Two years ago, facing moribund sales in its stores and stiff competition online, Walmart committed $2.7 billion to improving employee wages and training. Shares tumbled and analysts scratched their heads; it was not the kind of news Wall Street tends to embrace.
But Walmart’s decision to invest in workers is now paying off with increased sales both in stores and online, as the the world’s biggest retailer reported third-quarter earnings today (Nov. 16) that surpassed analyst estimates.
Revenue from stores open at least a year rose 2.7%, a substantial increase given the struggles most retailers are facing.

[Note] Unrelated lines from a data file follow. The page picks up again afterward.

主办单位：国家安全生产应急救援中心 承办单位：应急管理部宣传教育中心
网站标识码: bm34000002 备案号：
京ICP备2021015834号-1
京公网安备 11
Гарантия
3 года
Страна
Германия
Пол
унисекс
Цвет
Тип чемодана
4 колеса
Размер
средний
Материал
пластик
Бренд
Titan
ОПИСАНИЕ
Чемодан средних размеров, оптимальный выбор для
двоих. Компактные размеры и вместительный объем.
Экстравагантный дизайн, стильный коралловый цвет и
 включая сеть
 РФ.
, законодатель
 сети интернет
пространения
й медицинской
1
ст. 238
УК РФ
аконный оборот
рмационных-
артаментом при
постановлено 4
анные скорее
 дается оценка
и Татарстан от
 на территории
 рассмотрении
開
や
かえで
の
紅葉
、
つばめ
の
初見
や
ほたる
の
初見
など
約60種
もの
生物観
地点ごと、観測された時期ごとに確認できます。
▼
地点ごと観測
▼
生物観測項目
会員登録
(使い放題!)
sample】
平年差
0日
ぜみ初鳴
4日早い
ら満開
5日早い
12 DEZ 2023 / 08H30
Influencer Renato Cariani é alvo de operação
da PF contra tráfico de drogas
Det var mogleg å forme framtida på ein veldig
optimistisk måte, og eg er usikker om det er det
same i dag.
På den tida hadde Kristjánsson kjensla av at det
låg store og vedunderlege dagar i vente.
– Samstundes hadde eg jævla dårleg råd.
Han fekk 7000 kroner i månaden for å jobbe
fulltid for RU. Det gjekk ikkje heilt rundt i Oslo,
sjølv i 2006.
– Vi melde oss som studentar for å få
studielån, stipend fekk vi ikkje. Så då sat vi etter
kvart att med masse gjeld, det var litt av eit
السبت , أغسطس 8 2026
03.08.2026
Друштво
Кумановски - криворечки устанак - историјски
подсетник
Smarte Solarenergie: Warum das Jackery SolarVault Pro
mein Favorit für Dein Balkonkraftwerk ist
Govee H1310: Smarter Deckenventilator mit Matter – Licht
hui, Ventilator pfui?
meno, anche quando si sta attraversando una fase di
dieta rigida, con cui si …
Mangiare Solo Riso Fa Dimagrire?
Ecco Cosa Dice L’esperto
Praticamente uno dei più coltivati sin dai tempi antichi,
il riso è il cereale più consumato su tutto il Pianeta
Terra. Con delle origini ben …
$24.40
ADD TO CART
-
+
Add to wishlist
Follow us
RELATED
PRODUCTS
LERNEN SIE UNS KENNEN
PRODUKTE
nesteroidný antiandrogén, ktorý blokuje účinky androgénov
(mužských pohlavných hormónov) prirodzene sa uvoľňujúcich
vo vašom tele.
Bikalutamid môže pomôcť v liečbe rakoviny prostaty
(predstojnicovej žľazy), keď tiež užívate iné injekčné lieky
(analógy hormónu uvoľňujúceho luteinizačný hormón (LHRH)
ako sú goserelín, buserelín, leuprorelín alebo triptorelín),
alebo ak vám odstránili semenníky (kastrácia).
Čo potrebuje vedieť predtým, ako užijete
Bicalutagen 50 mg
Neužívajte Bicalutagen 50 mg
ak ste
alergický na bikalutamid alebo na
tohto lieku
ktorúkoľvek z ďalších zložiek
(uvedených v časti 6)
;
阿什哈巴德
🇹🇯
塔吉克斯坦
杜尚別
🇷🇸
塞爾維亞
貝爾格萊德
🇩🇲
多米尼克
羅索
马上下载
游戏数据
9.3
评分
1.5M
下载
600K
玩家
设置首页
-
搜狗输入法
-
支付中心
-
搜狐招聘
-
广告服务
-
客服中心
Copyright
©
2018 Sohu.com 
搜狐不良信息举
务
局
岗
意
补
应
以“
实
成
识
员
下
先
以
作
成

And online sales jumped 50%, as the company is now counting results from Amazon competitor Jet.com, which Walmart purchased last year.
While Walmart’s newfound success online—and its challenge to Amazon’s e-commerce dominance—is the sexier story, the retailer’s lifeblood is its nearly 12,000 stores worldwide, including more than 5,000 in the US. Notably, the company reported growth in its grocery business, which is the biggest in the US, driven in part by offering curbside pickup to harried commuters.
Improving the shopping experience at Walmart stores was one of CEO Doug McMillon’s goals when he announced a plan in February 2015 to boost employee wages. At the same, after years of cutting staff and paying as little as possible, Walmart’s stores were disheveled and customer service virtually nonexistent. By raising wages by an average of 7% for full-time employees, Walmart reduced turnover and improved the caliber of its workers. Investing in training and technology made processes like shelving goods more efficient, freeing up employees to help shoppers.
Walmart still has a ways to go to outrun its history of questionable business practices and mistreatment of workers. Its earnings were impacted by a $283 million expense to settle overseas bribery accusations, and last week a group of female employees sued in federal court, alleging discrimination on the basis of gender, and are seeking class-action status. A Walmart spokesman told Bloomberg that a class-action suit isn’t appropriate because the various claims don’t represent how most women at the company were treated.
But there’s at least one place where the company is quickly regaining credibility. Wall Street scorned Walmart’s plans to invest in workers, and punished the stock for a long time afterward, keeping the shares down through most of 2015. But as the strategy took hold, and sales increased, investors have returned, and after today’s earnings report, the shares reached an all-time high.